Eram oito e meia da manhã quando a campainha tocou pela terceira vez, a essa altura já havia dito um bocado de palavras mal criadas. Enrolei a toalha pelo corpo, enquanto caminhava apressadamente até a porta. Girei a chave no tambor e torci a maçaneta, tirei o pedaço de madeira da minha frente segundos depois.

- Você? – indaguei com uma sobrancelha arqueada.

- Nós precisamos conversar... – afirmou com uma pitada de desespero em seu tom.

- Não! Não há mais nada para ser dito... – relembrei-o, então bati a porta, mas suas mãos a seguraram.

- Me deixa entrar! – implorou.

- Pra que? – investiguei.

- Por favor... – suplicou.

Dei um passo para trás e fiz sinal para que entrasse. Caminhou a passos largos para dentro do apartamento, enquanto eu fechava a porta.

- Ok! Qual o assunto tão importante? – inquiri impacientemente.

- Eu estava confuso, por isso cometi o maior erro da minha vida... – articulou timidamente.

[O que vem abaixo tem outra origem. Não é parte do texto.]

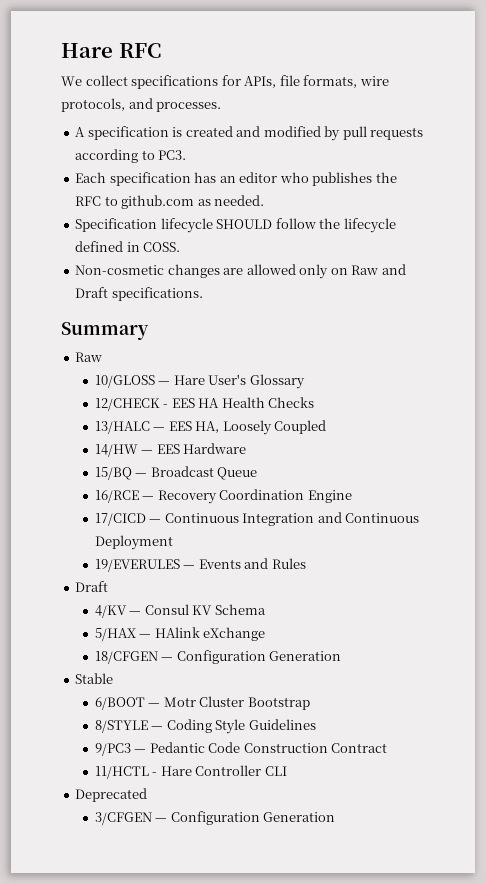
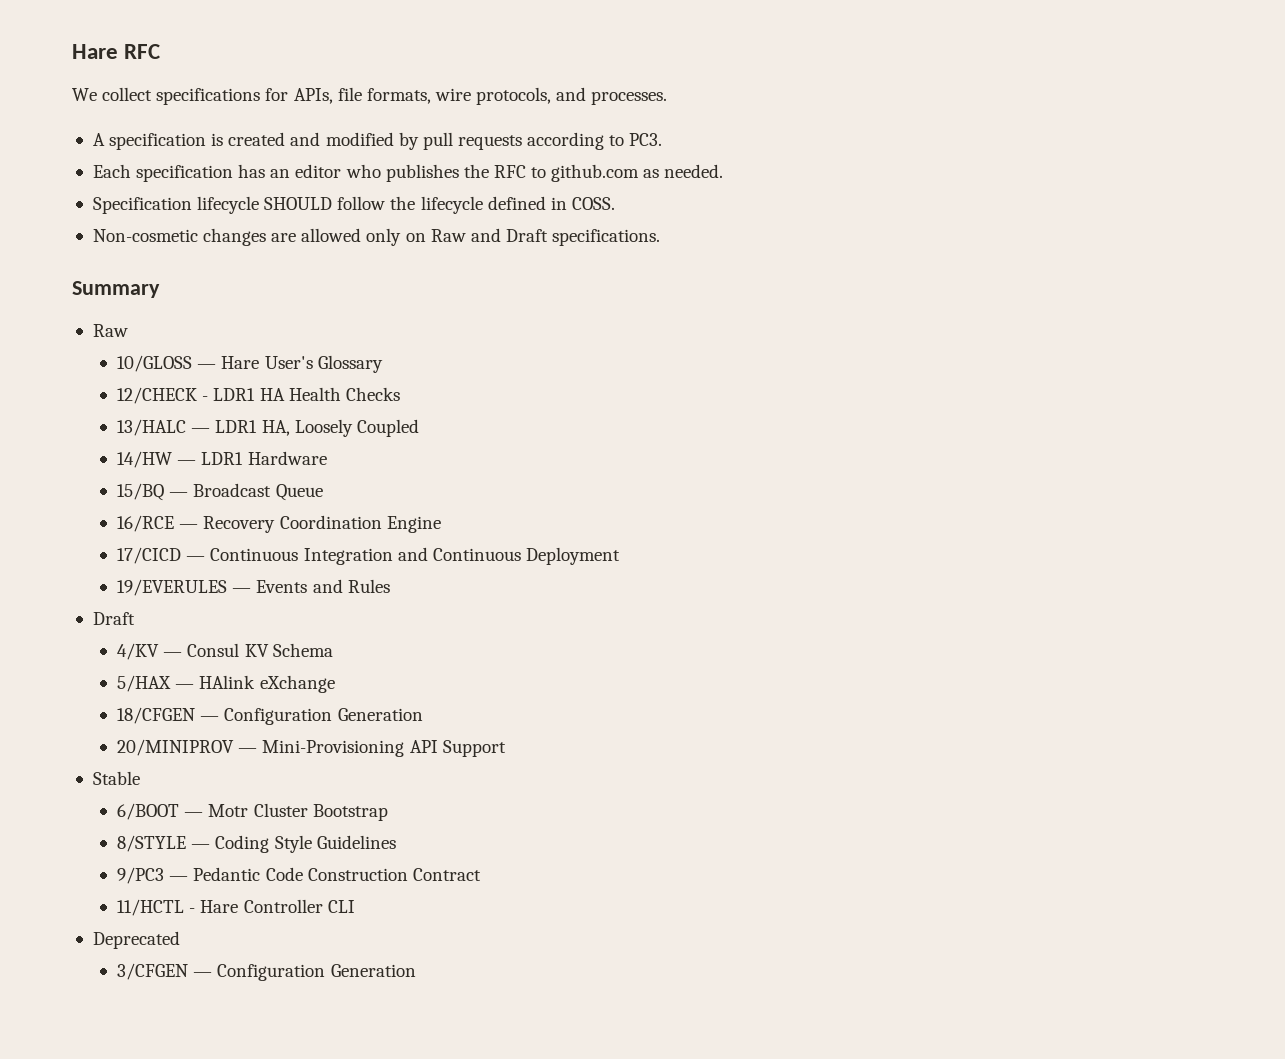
[171,398,195,408] EES -> [213,388,256,401] LDR1
[168,421,192,431] EES -> [215,420,258,433] LDR1
[156,444,180,454] EES -> [201,452,244,465] LDR1
(342, 656) none -> [117,739,506,757] // 20/MINIPROV — Mini-Provisioning API Support

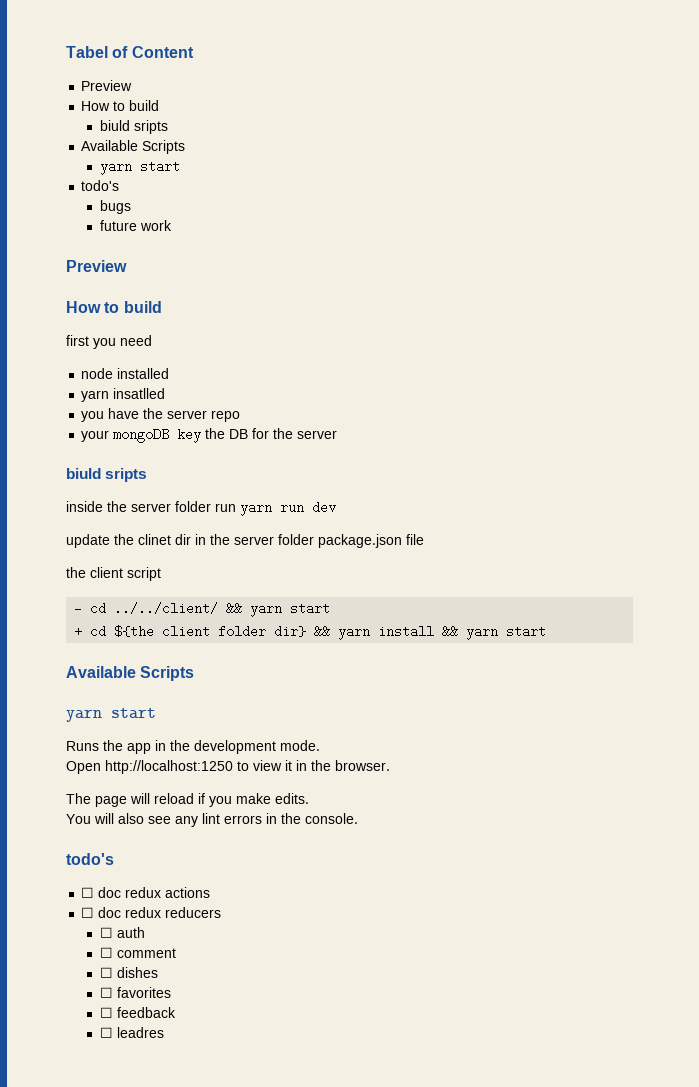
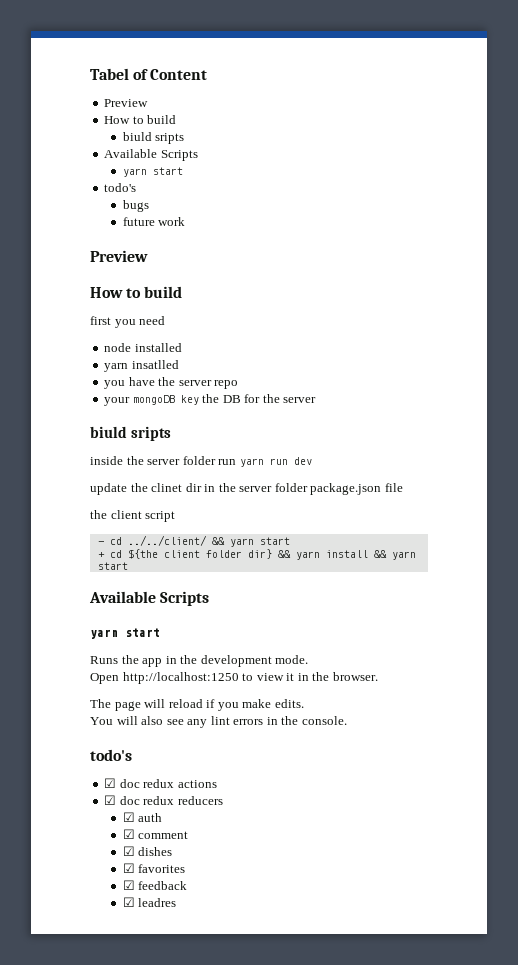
[81,887,95,898] ☐ -> [104,778,117,788] ☑
[81,907,95,918] ☐ -> [104,795,117,805] ☑
[100,927,114,938] ☐ -> [122,812,135,822] ☑
[100,947,114,958] ☐ -> [122,829,135,839] ☑
[100,967,114,978] ☐ -> [122,846,135,856] ☑
[100,987,114,998] ☐ -> [122,863,135,873] ☑
[100,1007,114,1018] ☐ -> [122,880,135,890] ☑
[100,1027,114,1038] ☐ -> [122,897,135,907] ☑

- Hum... Qual? – perguntei ironicamente.

- Te deixar! – falou com a voz recheada de remorso.

- Ah! Agora tu vens falar que estava confuso... – ponderei entre risos – Sinto te informar, mas não estou interessada em saber o que se passa pela tua cabeça... - afirmei sarcasticamente.

- Como? – perguntou confuso.

- É isso mesmo que ouviu... Não quero saber! – expliquei.

- Mas... – começou, contudo brecou.

- Não te desejo o mal, todavia não lhe desejo o bem... Só quero que saia da minha vida! – explanei calmamente.

- Eu ainda te amo! – revelou desesperadamente.

- No entanto, eu não! – disse com um sorriso torto

- Anita! Seja razoável, pense em tudo o que vivemos juntos... – pediu com uma pitada de esperança.

- Não há boas lembranças, Victor! Apenas me esqueça! – falei friamente.

- Você não sabe o inferno que estou passando... – falou com a voz embargada.

- Sei perfeitamente... Você ainda pensa em mim quando está com ela, ainda sonha comigo...
Contudo, nunca mais me terá!
– assegurei.

- No que você se transformou? – indagou assustado.

Sorri – Desfrute bem o néctar da dor! – sugeri.

- Você é um monstro! – articulou enraivecido.

Então, deu as costas e saiu pela porta em fúria bárbara.

- Graças a você! – proferi entre risos.